Sunday, October 3, 2010

The literature of Interlingua sold by UMI and the usefulness of plagiarism to facilitate language learning and general communication


To put it charitably, it is dysfunctional for UMI or a single person in UMI to sit on all of its printed literature and make it available to people only by selling it. This material should be available to anyone in an easy electronic format completely without charge!

Fortunately, the literature that UMI sits on like this is becoming less and less important as more and more material on Interlingua becomes increasingly available on the Internet.

There are still many problems with this increasing availability, however. Often it is printed in formats that are not easily available to everyone. And often this material can be accessed only through establishing some sort of “membership” in a certain group and accessed through passwords that can be easily forgotten.

I myself am convinced that all of our literature should be immediately, freely, and easily available to everyone at absolutely no charge! That is why I have published "Interlingua multilingue" in a blog format.

I invite everyone to use it in their studies of Interlingua and its source languages, especially English, Spanish, and Portuguese.

In order to develop this material, I often start with some source text in one of the Romance source languages of Interlingua. I then translate it into English using Google's automatic translator.

After this, I use Google's translator as an editing tool as I find similar ways of expressing the content of these articles in the original Romance language and English.

Finally, I translate each article into Interlingua, at times editing the other versions of the article to make them conform as closely as practicable with one another. Doing this captures and strongly illustrates the structural core of all of these languages.

To do this, of course, I freely plagiarize. Plagiarizing from foreign-language texts helps insure their authenticity.

While plagiarizing is not academically respectable, I must emphasize that I am not writing academic papers in "Interlingua multilingue." Instead I am preparing materials that I hope will be useful to beginning-to-intermediate students of these languages.

Since I freely plagiarize from others, I invite others to freely plagiarize from the materials in "Interlingua multilingue" itself. Plagiarizing and reworking this material into other languages is an excellent way of studying them. As a useful pedagogical exercise, it deserves unqualified respectability!

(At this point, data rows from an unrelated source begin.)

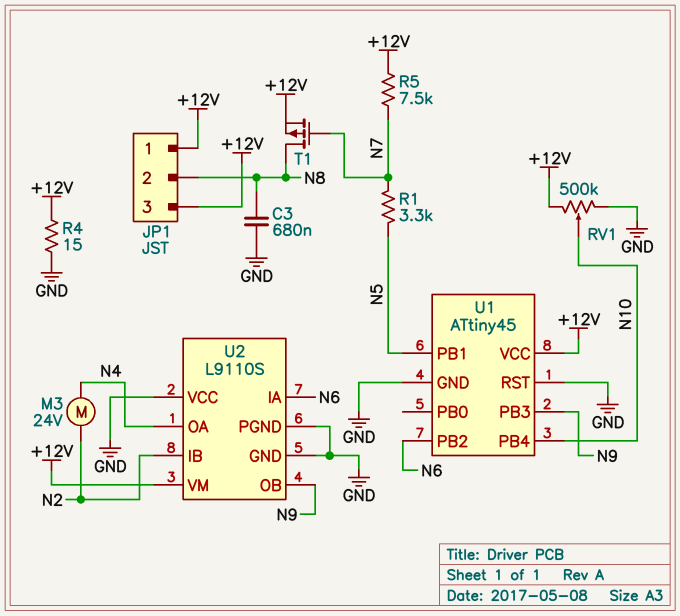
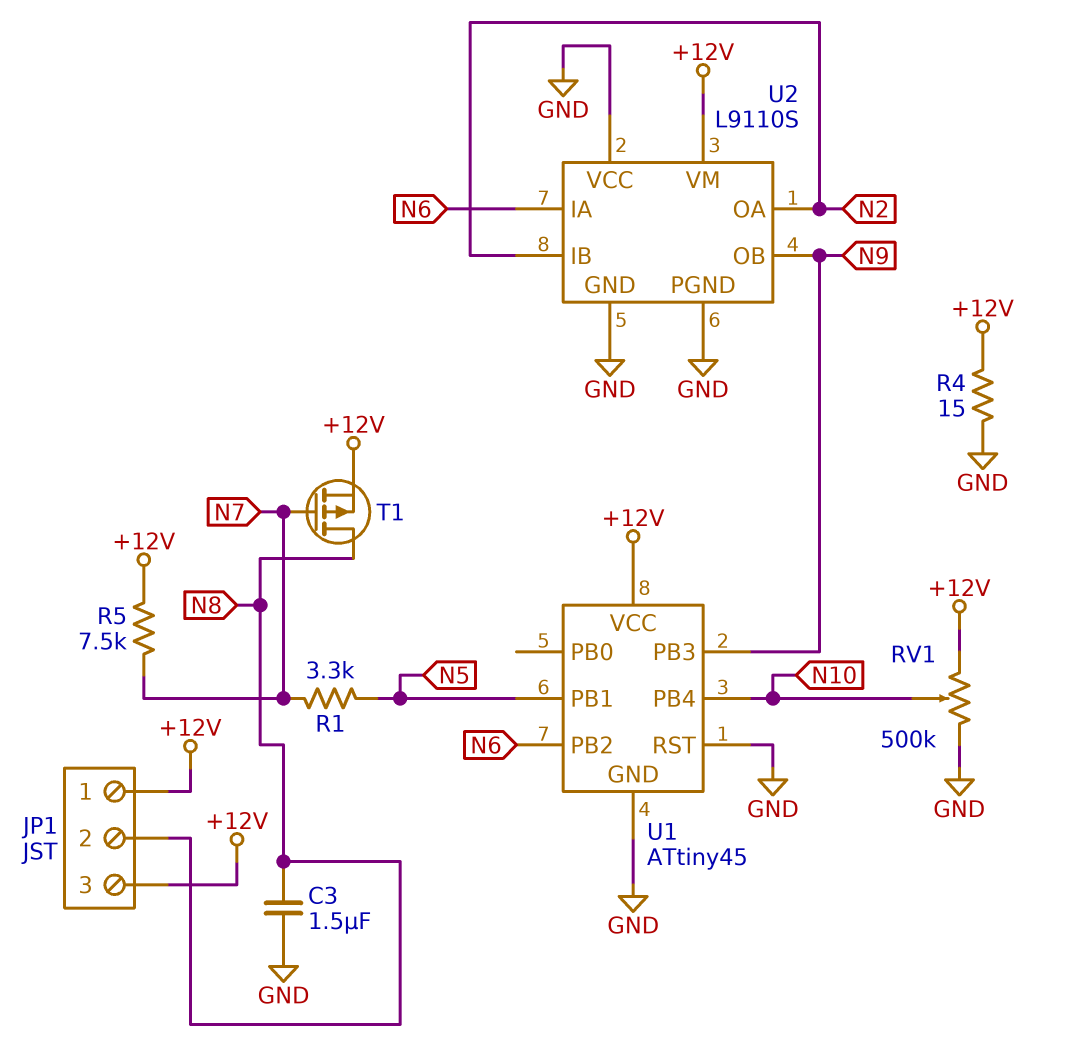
C3: 680nF (GND, N8) -> 1.5uF (GND, N8)
M3: motor 24V (N2, N4) -> none
U2 pin OA: N4 -> N2

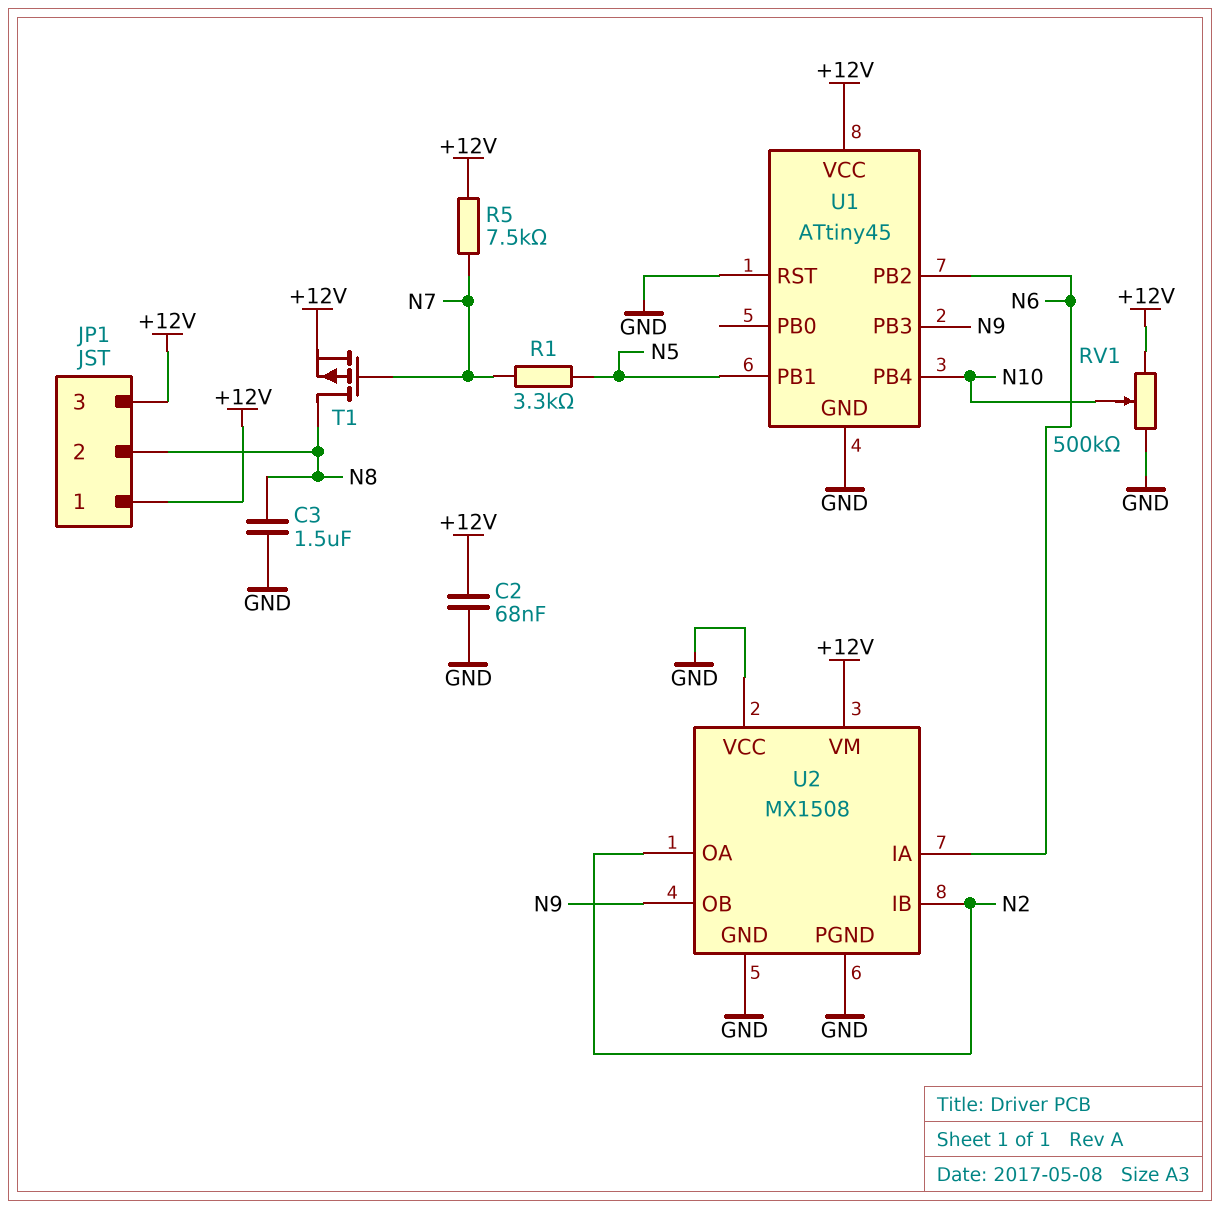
C2: none -> 68nF (+12V, GND)
R4: 15 (+12V, GND) -> none
U2: L9110S -> MX1508

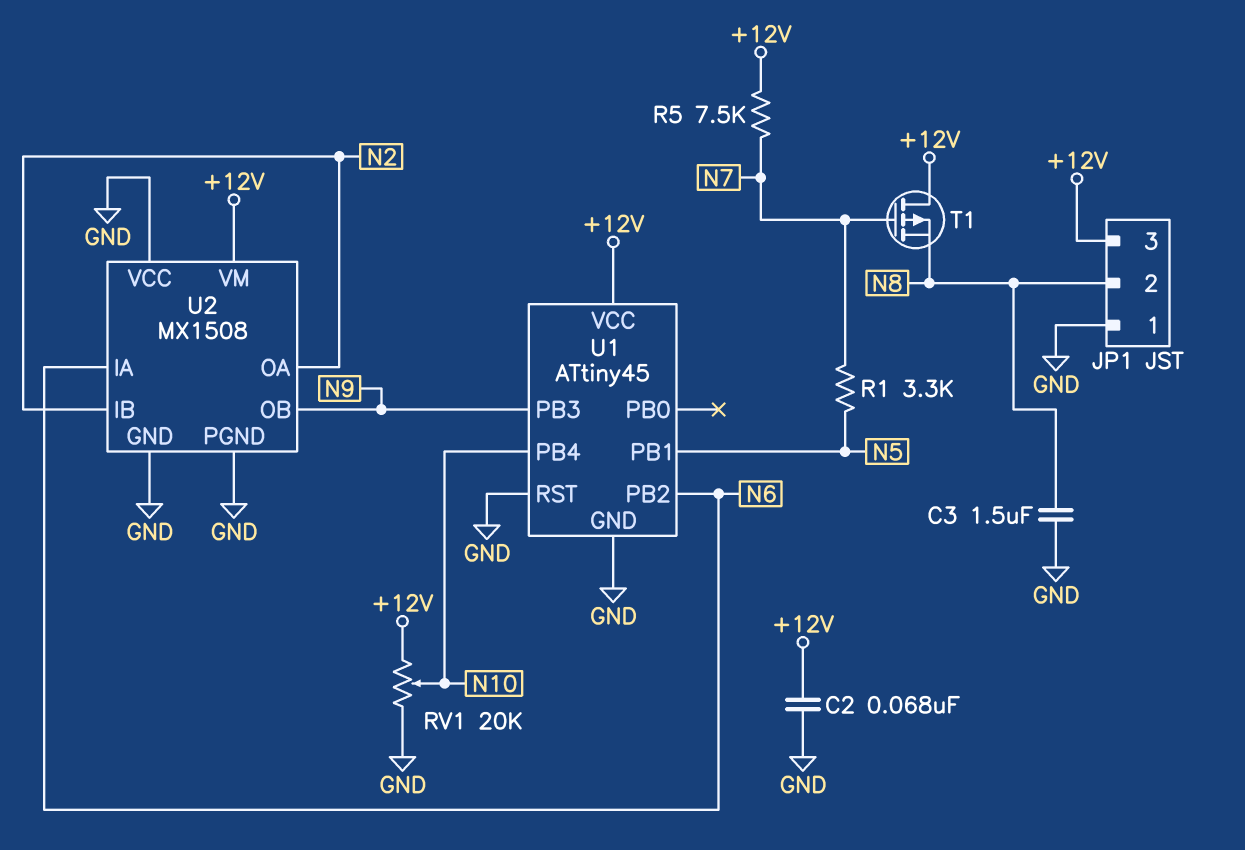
JP1 pin 1: +12V -> GND
RV1: 500k (+12V, GND, wiper N10) -> 20k (+12V, GND, wiper N10)
T1: PMOS (G N7, D N8, S +12V) -> PMOS (G N7, D +12V, S N8)

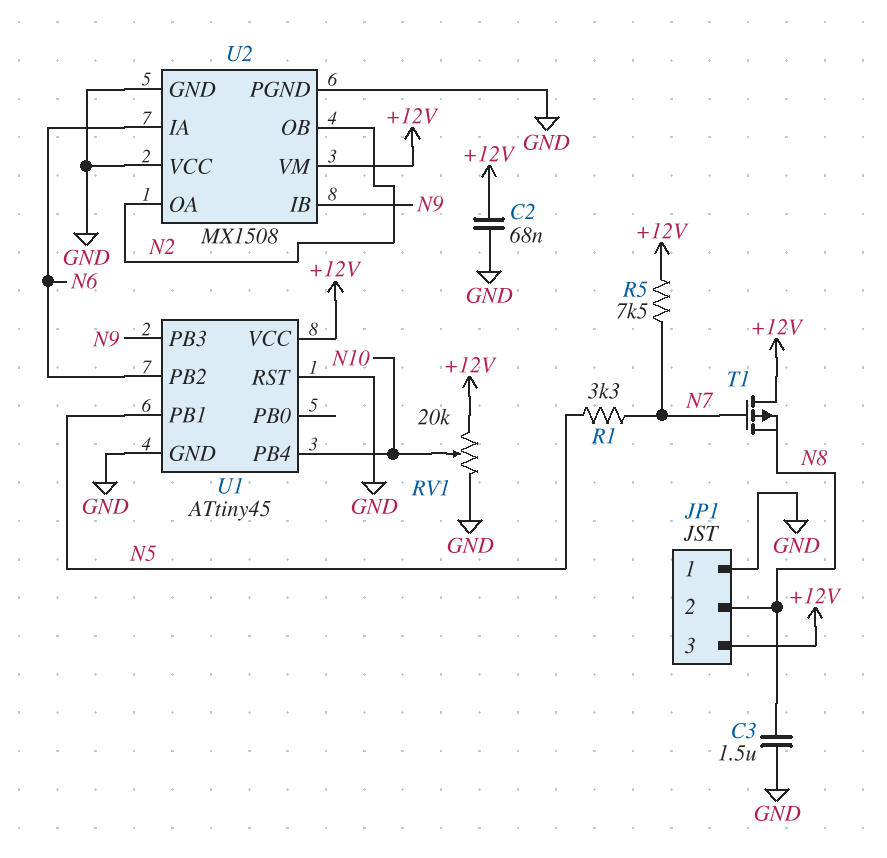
U2 pin IB: N2 -> N9
U2 pin OB: N9 -> N2

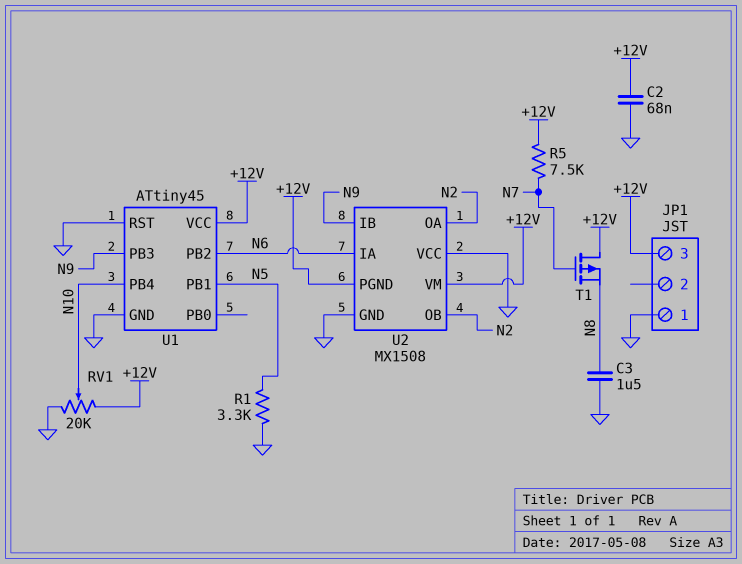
JP1 pin 2: N8 -> none
R1: 3.3k (N5, N7) -> 3.3k (GND, N5)
U2 pin PGND: GND -> +12V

It is important to note that before copyright laws were enacted, plagiarism was an accepted practice among authors, especially in the case of ancient texts. Plagiarizing is useful to writers because it enables them to avoid reinventing wheels when they incorporate text into their own writings that has already been edited into polished and readable form. As a way of making the communication process easier, it should not be condemned but accepted as a useful way of promoting effective communication.

Spoken languages themselves would be much less effective--or even impossible--if people could not “plagiarize” and reuse the expressions and even the clichés of other speakers. This is why the native speakers of all of our languages use core vocabulary and grammar over and over.

Recognizing this fact of linguistic life allows us to study language effectively using statistical techniques, as was done in the case of French, for example, in developing le français fondamentale!